For this project you will work in groups of 2. You can choose your pair. This will test your skills for collaborating on Github.
In this problem set, you will experiment with cleaning a messy dataset and producing some basic results. You will replicate graphs from the paper Diversifying Society’s Leaders? The Determinants and Causal Effects of Admission to Highly Selective Private Colleges by Raj Chetty, David J. Deming, and John N. Friedman (and a variety of co-authors). This working paper uses anonymized admissions data from 139 elite colleges linked to income tax records to ask whether these highly selective schools show a preference for high-income students beyond SAT/ACT scores and the effect of attending one of these schools on future earnings.
See a non-technical summary and a New York Times report for more information. Please familiarize yourself with this working paper.
I have provided starter code, which you will use to complete this project. The code includes:
housekeeping.R
download_data.R
clean_data.R
PS1_writeup.Rmd
The problem set questions are in ps1_writeup.Rmd.

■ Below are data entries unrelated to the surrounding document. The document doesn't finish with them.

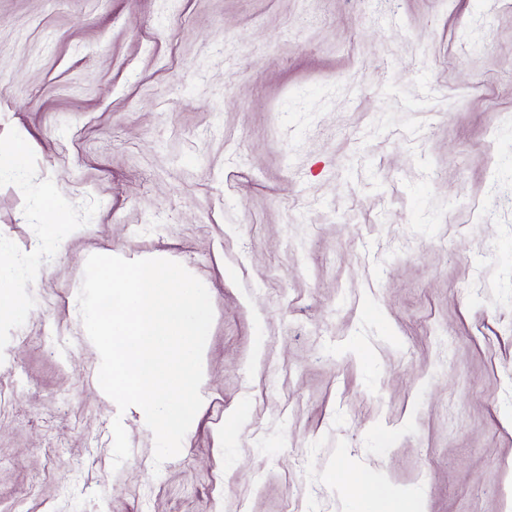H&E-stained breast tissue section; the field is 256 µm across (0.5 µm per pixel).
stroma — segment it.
<instances>
[{
	"label": "stroma",
	"instance_id": "stroma-1",
	"mask_svg": "<svg viewBox=\"0 0 512 512\" xmlns=\"http://www.w3.org/2000/svg\"><path fill=\"white\" fill-rule=\"evenodd\" d=\"M18 136L0 243L42 273L0 325V512H357L359 473L512 512V0H0ZM93 254L211 297L159 465L96 386Z\"/></svg>",
	"mask_w": 512,
	"mask_h": 512
}]
</instances>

I will be grading this problem set based on the following criteria:
- Quality of code (33%): Is it well-commented? Is it easy to follow? Can I run it?
- Quality of graphs (33%): Are they well-labeled? Do they have titles? Do they have legends? Are they formatted well?
- Quality of answers (33%): Are they clear? Do they answer the question?
In order to submit this project, you will need to:
- Stage your changes using RStudio, GitHub Desktop, or git from the command line
- Commit these changes
- Pull from the repository (always pull before you push)
- Push your changes to the repository
I encourage you to actively use generative AI to assist with writing code for this assignment.